Customize Hooks in Trainer

You can customize your own hooks for some extra tasks during training.

HookBase in libai/engine/trainer.py provides a standard behavior for you to use hook. You can overwirte its function according to your own needs. Please refer to libai/engine/hooks.py for more details.

class HookBase:
    def before_train(self):
        """
        Called before the first iteration.
        """

    def after_train(self):
        """
        Called after the last iteration.
        """

    def before_step(self):
        """
        Called before each iteration.
        """

    def after_step(self):
        """
        Called after each iteration.
        """

Depending on the functionality of the hook, you can specify what the hook will do at each stage of the training in before_train, after_train, before_step, after_step. For example, to print iter in trainer during training:

class InfoHook(HookBase):
    def before_train(self):
        logger.info(f"start training at {self.trainer.iter}")

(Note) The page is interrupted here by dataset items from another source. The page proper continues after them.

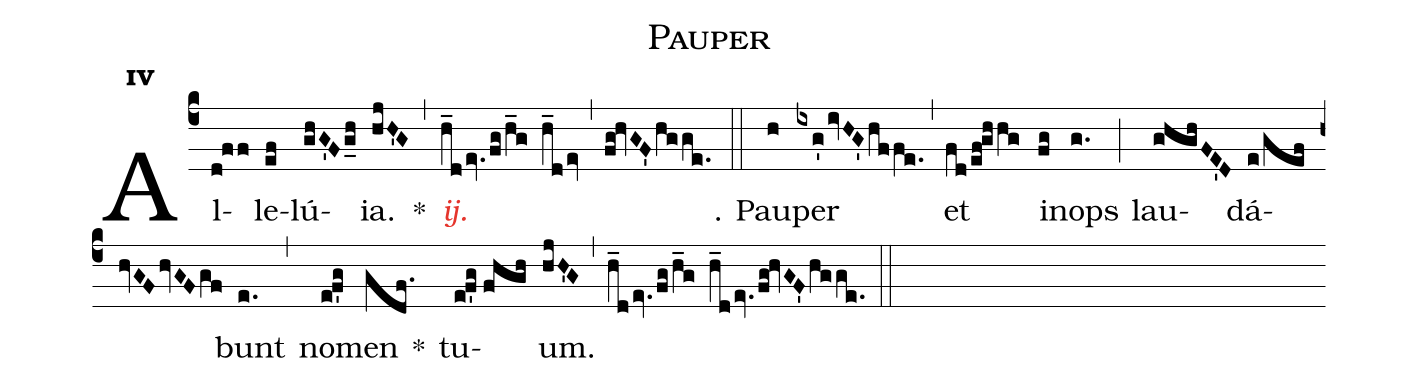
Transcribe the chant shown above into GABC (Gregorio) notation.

name:Pauper;
mode:4;
office-part:Alleluia;
%%
(c4) Al(d!ff)le(ef)lú(ghG'F/g_h)ia.(hjH'G) *(,)
<c><i>ij.</i></c>(h_d/ev./fg/h_g h_d/ev,/fg!hvGF'/hgge.) (::)
℣. Pau(h)per(ixg'/ivHG'/hffe.) (,)
et(fd/ef!ghhg) i(fg)nops(g.) (;)
lau(ghghFE'D)dá(e/gef/hvGF/hvGF/gf)bunt(e.) (,)
no(e!f'g)men(gdf.) *()
tu(e!f'g//fhgh)um.(hjH'G) (,)
(h_d/ev./fg/h_g h_d/ev./fg!hvGF'/hgge.) (::)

    def after_train(self):
        logger.info(f"end training ad {self.trainer.iter}")

    def after_step(self):
        if self.trainer.iter % 100 == 0:
            logger.info(f"iteration {self.trainer.iter}!")

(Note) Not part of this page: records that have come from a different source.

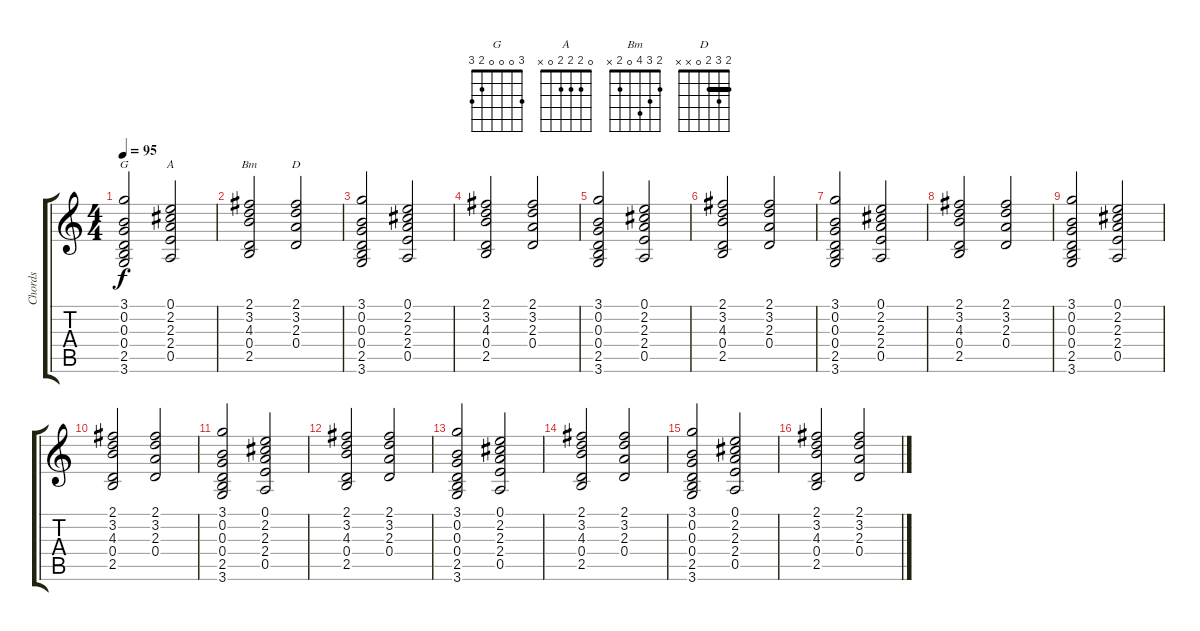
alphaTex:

\track ("Chords" "Chords") {instrument electricguitarmuted}
\staff {score tabs}
\tuning (E4 B3 G3 D3 A2 E2) {hide}
\chord ("G" 3 0 0 0 2 3)
\chord ("A" 0 2 2 2 0 x)
\chord ("Bm" 2 3 4 0 2 x)
\chord ("D" 2 3 2 0 x x) {barre 2}
\ts (4 4)
\tempo 95
\clef g2
\ks c
(3.1 0.2 0.3 0.4 2.5 3.6).2{ch "G" dy f} (0.1 2.2 2.3 2.4 0.5).2{ch "A"} |
(2.1 3.2 4.3 0.4 2.5).2{ch "Bm"} (2.1 3.2 2.3 0.4).2{ch "D"} |
(3.1 0.2 0.3 0.4 2.5 3.6).2 (0.1 2.2 2.3 2.4 0.5).2 |
(2.1 3.2 4.3 0.4 2.5).2 (2.1 3.2 2.3 0.4).2 |
(3.1 0.2 0.3 0.4 2.5 3.6).2 (0.1 2.2 2.3 2.4 0.5).2 |
(2.1 3.2 4.3 0.4 2.5).2 (2.1 3.2 2.3 0.4).2 |
(3.1 0.2 0.3 0.4 2.5 3.6).2 (0.1 2.2 2.3 2.4 0.5).2 |
(2.1 3.2 4.3 0.4 2.5).2 (2.1 3.2 2.3 0.4).2 |
(3.1 0.2 0.3 0.4 2.5 3.6).2 (0.1 2.2 2.3 2.4 0.5).2 |
(2.1 3.2 4.3 0.4 2.5).2 (2.1 3.2 2.3 0.4).2 |
(3.1 0.2 0.3 0.4 2.5 3.6).2 (0.1 2.2 2.3 2.4 0.5).2 |
(2.1 3.2 4.3 0.4 2.5).2 (2.1 3.2 2.3 0.4).2 |
(3.1 0.2 0.3 0.4 2.5 3.6).2 (0.1 2.2 2.3 2.4 0.5).2 |
(2.1 3.2 4.3 0.4 2.5).2 (2.1 3.2 2.3 0.4).2 |
(3.1 0.2 0.3 0.4 2.5 3.6).2 (0.1 2.2 2.3 2.4 0.5).2 |
(2.1 3.2 4.3 0.4 2.5).2 (2.1 3.2 2.3 0.4).2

Then you can import your hook in tools/my_train_net.py

Modify train_step in Trainer

LiBai provides EagerTrainer and GraphTrainer in libai/engine/trainer.py by default. EagerTrainer is used in eager mode, while GraphTrainer is used in graph mode, and the mode is determined by the graph.enabled parameter in your config.py.

For more details about eager and graph mode, please refer to oneflow doc.

For example, using a temp variable to keep the model’s output in run_step:

class MyEagerTrainer(EagerTrainer):

    def __init__(self, model, data_loader, optimizer, grad_acc_steps=1):
        super().__init__(model, data_loader, optimizer, grad_acc_steps)
        self.previous_output = None

    def run_step(self, get_batch: Callable):
        ...
        loss_dict = self.model(**data)
        self.previous_output = loss_dict
        ...

Then you can set your MyEagerTrainer as self.trainer in tools/my_train_net.py

Logging of Metrics

During training, the trainer put metrics to a centralized EventStorage. The following code can be used to access it and log metrics to it:

from libai.utils.events import get_event_storage

# inside the model:
if self.training:
    value = # compute the value from inputs
    storage = get_event_storage()
    storage.put_scalar("some_accuracy", value)

See EventStorage for more details.

Metrics are then written to various destinations with EventWriter. Metrics information will be written to {cfg.train.output_dir}/metrics.json. DefaultTrainer enables a few EventWriter with default configurations. See above for how to customize them.